Un ataque a la cadena de suministro ha afectado a más de 30 plugins de WordPress, comprometiendo potencialmente a cientos de miles de sitios web. El ataque, descubierto a principios de abril de 2026, involucró la inserción de una puerta trasera en plugins pertenecientes al autor 'Essential Plugin', que anteriormente operaba bajo el nombre 'WP Online Support'. Un comprador, identificado como 'Kris', adquirió la empresa a través de Flippa por una suma de seis cifras y, según la investigación, introdujo el código malicioso en su primer commit.
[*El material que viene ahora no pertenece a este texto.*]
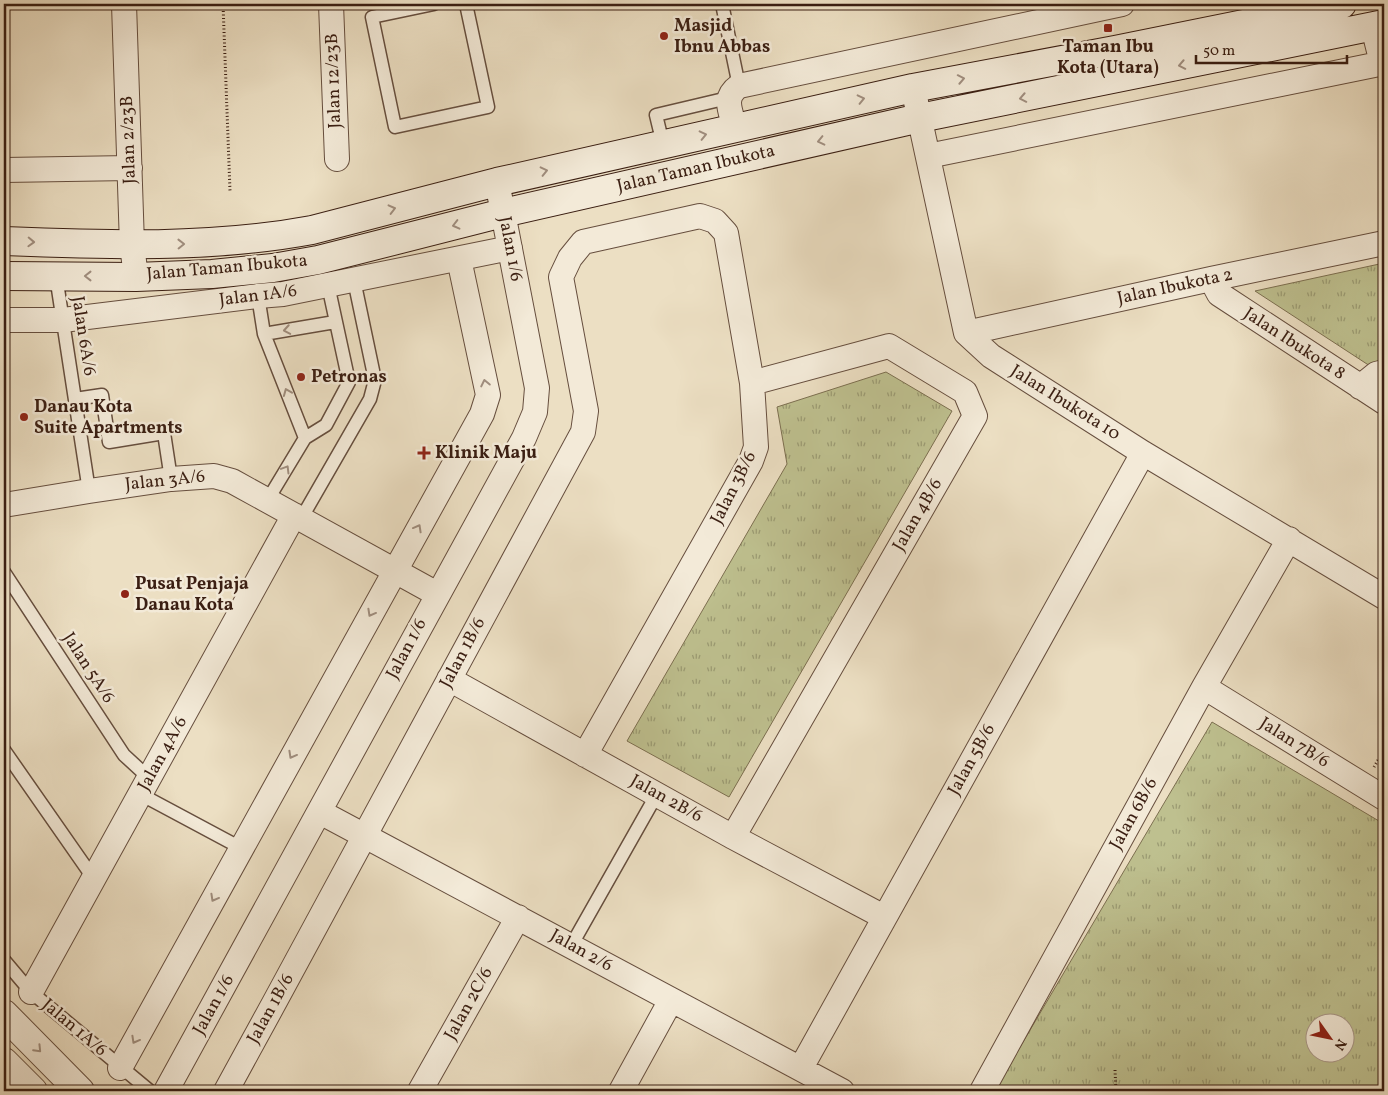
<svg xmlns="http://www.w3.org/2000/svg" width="1388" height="1095" font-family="Vollkorn,serif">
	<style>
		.park { fill: url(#park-tufts); stroke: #7c6f50; fill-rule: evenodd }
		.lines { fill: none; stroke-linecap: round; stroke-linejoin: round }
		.service-casing { stroke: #664e3e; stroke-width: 15 }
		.minor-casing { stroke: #664e3e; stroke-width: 26 }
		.tertiary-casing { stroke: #664e3e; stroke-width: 30 }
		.secondary-casing { stroke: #3a1e12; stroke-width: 30 }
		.path { stroke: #3a1e12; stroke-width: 3; stroke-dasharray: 1 2.5; stroke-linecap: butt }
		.service { stroke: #f3ead8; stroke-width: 12 }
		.minor { stroke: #f3ead8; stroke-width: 24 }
		.tertiary { stroke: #f3ead8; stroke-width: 28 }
		.secondary { stroke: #f3ead8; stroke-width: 28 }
		.oneway { stroke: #a08e7f }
		.poi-dot { fill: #8f2418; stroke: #f3ead8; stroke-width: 2 }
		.labels { text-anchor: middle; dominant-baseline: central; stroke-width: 5; stroke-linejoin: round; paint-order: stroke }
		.poi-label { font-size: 18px; font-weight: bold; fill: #3a1e12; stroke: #f3ead8; text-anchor: start }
		.street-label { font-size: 18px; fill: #3a1e12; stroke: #f3ead8 }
	</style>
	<defs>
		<pattern id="park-tufts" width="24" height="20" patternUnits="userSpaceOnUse" patternTransform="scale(1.25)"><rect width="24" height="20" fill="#bec08f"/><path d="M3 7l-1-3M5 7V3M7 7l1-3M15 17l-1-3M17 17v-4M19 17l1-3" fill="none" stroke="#9b9b73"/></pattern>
	</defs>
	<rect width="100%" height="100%" fill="#ecdfc3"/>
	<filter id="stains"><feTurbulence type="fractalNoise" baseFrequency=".004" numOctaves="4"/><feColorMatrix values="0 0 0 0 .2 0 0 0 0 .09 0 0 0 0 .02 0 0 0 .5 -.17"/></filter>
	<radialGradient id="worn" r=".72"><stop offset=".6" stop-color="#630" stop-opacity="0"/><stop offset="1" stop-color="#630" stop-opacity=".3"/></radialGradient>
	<path class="park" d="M 1384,263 L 1384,363 L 1370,366 L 1255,291 Z
		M 886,372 L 952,411 L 729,797 L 627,741 L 787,464 L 777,407 Z
		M 1212,722 L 1384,824 L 1384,1091 L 994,1091 ZM 1316,1022 L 1346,1022 L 1346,1052 L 1316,1052 Z"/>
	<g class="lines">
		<g class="service-casing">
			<path id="service" d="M 434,4 L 372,17 L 395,127 L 488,107 L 466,4
				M 722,4 L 739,86
				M 663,144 L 656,115 L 728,98
				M 56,276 L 89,491
				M 258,296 L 264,334 L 335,322
				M 264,334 L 305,438
				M 75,399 L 102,395 L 109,442 L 164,433 L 171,479
				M 267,501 L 305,438 L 326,425 L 349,382 L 328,285
				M 301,519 L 370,399 L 375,380 L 354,280
				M 4,572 L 124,755 L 149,778
				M 4,750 L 94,879
				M 140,794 L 241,848
				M 571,946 L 657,794
				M 4,960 L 31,992 L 150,1091"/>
		</g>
		<g class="minor-casing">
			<path id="minor" d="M 124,4 L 132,245 L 136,277
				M 331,4 L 337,159
				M 1373,27 L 1382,63
				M 913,88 L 966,333 L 991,356 L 1143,453 L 1384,597
				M 735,128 C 731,111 722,98 739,86 L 1122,4
				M 928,156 L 1384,63
				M 4,170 L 130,168
				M 1211,279 L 1219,294 L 1384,402
				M 4,320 L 63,320 L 258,296 L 283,294 L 510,248
				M 966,333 L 1211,279 L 1384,243
				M 1360,387 L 1376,374 L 1384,372
				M 4,505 L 89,491 L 171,479 L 214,476 L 232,481 L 437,594
				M 449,679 L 733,837 L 884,917
				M 1204,687 L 1384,798
				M 320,812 L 842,1091
				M 733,837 L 975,416 L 965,392 L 889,346 L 752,383
				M 31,992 L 294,515
				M 120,1068 L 482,414 L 488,395 L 459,259
				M 801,1068 L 1143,453
				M 166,1091 L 524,438 L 535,412 L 537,388 L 497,182
				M 226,1091 C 346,872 464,652 583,432 L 586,411 L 561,277 L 570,258 L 583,242 L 700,216 L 715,221 L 726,233 L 752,383 L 756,447 L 751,461 L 585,755
				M 420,1091 L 518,917
				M 621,1091 L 671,1000
				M 982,1091 L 1204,687 L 1289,539"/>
		</g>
		<g class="tertiary-casing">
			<path id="tertiary" d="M 4,1014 L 80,1091
				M 4,1062 L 33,1091"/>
		</g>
		<g class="secondary-casing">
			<path id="secondary" d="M 4,241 C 107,245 210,249 312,230 L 497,182 L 913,88 L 1115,50 L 1342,4
				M 4,276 L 136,277 L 212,274 L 273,268 L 318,260 L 503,213 L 920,118 L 1384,24"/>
		</g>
		<path class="path" d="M 223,4 L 230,191
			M 1374,767 L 1384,750
			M 1115,1070 L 1116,1091"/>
		<use href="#service" class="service"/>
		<use href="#minor" class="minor"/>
		<use href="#tertiary" class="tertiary"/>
		<use href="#secondary" class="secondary"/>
	</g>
	<defs><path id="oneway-chevron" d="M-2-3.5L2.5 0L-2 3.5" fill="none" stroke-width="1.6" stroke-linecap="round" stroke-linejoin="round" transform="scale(1.25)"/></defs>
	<g class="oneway">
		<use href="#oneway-chevron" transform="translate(1182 65) rotate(169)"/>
		<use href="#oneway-chevron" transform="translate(961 79) rotate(-11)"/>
		<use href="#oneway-chevron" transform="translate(1023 98) rotate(169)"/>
		<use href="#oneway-chevron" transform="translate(861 99) rotate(-13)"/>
		<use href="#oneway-chevron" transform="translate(703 135) rotate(-13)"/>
		<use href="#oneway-chevron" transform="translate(821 141) rotate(167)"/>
		<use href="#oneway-chevron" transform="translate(544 171) rotate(-13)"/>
		<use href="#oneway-chevron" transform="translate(392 209) rotate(-14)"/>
		<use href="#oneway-chevron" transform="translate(456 225) rotate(166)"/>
		<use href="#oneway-chevron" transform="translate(31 242) rotate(2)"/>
		<use href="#oneway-chevron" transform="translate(181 244) rotate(-1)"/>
		<use href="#oneway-chevron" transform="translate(88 276) rotate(-180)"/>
		<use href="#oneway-chevron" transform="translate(287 330) rotate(170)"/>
		<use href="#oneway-chevron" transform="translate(485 383) rotate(-102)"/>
		<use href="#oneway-chevron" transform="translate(287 392) rotate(-112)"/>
		<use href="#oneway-chevron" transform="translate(286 469) rotate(-59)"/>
		<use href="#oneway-chevron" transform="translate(418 528) rotate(-61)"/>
		<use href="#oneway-chevron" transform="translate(371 613) rotate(119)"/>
		<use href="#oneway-chevron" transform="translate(292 755) rotate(119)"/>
		<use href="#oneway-chevron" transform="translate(214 898) rotate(119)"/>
		<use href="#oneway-chevron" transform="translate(135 1040) rotate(119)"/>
		<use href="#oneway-chevron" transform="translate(38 1049) rotate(46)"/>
	</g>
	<g class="poi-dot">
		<rect x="1103" y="23" width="10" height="10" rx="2.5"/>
		<circle cx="664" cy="36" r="5"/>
		<circle cx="301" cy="377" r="5"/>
		<circle cx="24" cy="417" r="5"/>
		<path d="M421.5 445.5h5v5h5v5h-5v5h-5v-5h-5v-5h5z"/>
		<circle cx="125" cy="594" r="5"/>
	</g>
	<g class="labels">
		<g class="poi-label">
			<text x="674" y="26">Masjid<tspan x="674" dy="21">Ibnu Abbas</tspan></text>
			<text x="1108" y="47" text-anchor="middle">Taman Ibu<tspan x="1108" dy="21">Kota (Utara)</tspan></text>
			<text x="311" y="377">Petronas</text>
			<text x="34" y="407">Danau Kota<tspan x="34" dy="21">Suite Apartments</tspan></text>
			<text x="435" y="453">Klinik Maju</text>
			<text x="135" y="584">Pusat Penjaja<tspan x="135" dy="21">Danau Kota</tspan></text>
		</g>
		<g class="street-label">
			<text transform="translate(334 81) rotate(-92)">Jalan 12/23B</text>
			<text transform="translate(129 140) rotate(-92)">Jalan 2/23B</text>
			<text transform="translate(696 169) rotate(-13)">Jalan Taman Ibukota</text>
			<text transform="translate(510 249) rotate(79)">Jalan 1/6</text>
			<text transform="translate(227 268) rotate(-5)">Jalan Taman Ibukota</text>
			<text transform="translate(1175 287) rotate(-12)">Jalan Ibukota 2</text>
			<text transform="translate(258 296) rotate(-7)">Jalan 1A/6</text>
			<text transform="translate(83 336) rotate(81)">Jalan 6A/6</text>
			<text transform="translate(1294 344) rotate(33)">Jalan Ibukota 8</text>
			<text transform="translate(1065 403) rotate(32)">Jalan Ibukota 10</text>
			<text transform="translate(165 481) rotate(-6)">Jalan 3A/6</text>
			<text transform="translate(734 488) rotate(-63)">Jalan 3B/6</text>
			<text transform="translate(918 515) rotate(-60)">Jalan 4B/6</text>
			<text transform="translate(407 649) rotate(-62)">Jalan 1/6</text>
			<text transform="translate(463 653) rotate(-62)">Jalan 1B/6</text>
			<text transform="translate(88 668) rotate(57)">Jalan 5A/6</text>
			<text transform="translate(1294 743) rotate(32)">Jalan 7B/6</text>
			<text transform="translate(163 754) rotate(-61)">Jalan 4A/6</text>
			<text transform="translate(972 760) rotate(-61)">Jalan 5B/6</text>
			<text transform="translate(666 799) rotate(29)">Jalan 2B/6</text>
			<text transform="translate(1134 814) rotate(-61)">Jalan 6B/6</text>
			<text transform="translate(581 951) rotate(29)">Jalan 2/6</text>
			<text transform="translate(469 1004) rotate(-61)">Jalan 2C/6</text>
			<text transform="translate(214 1005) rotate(-61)">Jalan 1/6</text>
			<text transform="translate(271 1009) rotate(-61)">Jalan 1B/6</text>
			<text transform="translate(74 1028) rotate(40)">Jalan 1A/6</text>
		</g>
	</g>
	<rect width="1388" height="1095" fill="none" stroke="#ecdfc3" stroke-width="20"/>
	<rect x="5" y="5" width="1378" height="1085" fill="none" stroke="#3a1e12" stroke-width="2.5"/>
	<rect x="10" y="10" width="1368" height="1075" fill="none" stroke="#3a1e12"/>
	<g transform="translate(1330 1038) rotate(123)"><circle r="24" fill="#f3ead8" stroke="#a99889"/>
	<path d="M0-4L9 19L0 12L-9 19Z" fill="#8f2418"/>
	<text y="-8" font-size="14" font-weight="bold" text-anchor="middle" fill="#3a1e12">N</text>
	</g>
	<path d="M1196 55v8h151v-8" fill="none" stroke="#3a1e12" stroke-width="2.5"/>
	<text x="1203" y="55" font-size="15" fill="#3a1e12" stroke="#f3ead8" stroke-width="4" paint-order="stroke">50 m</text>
	<rect width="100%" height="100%" filter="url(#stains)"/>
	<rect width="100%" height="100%" fill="url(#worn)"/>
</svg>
El malware, oculto en el módulo 'wpos-analytics', descargaba archivos de puerta trasera desde un servidor de control y redirigía tráfico a través de un contrato inteligente de Ethereum, dificultando su eliminación tradicional. WordPress.org ha cerrado permanentemente los 30+ plugins afectados, y se están distribuyendo versiones parcheadas por terceros para mitigar el riesgo. Este incidente recuerda a un ataque similar ocurrido en 2017, donde un plugin fue comprometido para distribuir spam. La vulnerabilidad subraya los riesgos asociados con la adquisición de negocios de software a través de plataformas como Flippa y la importancia de auditorías de seguridad exhaustivas.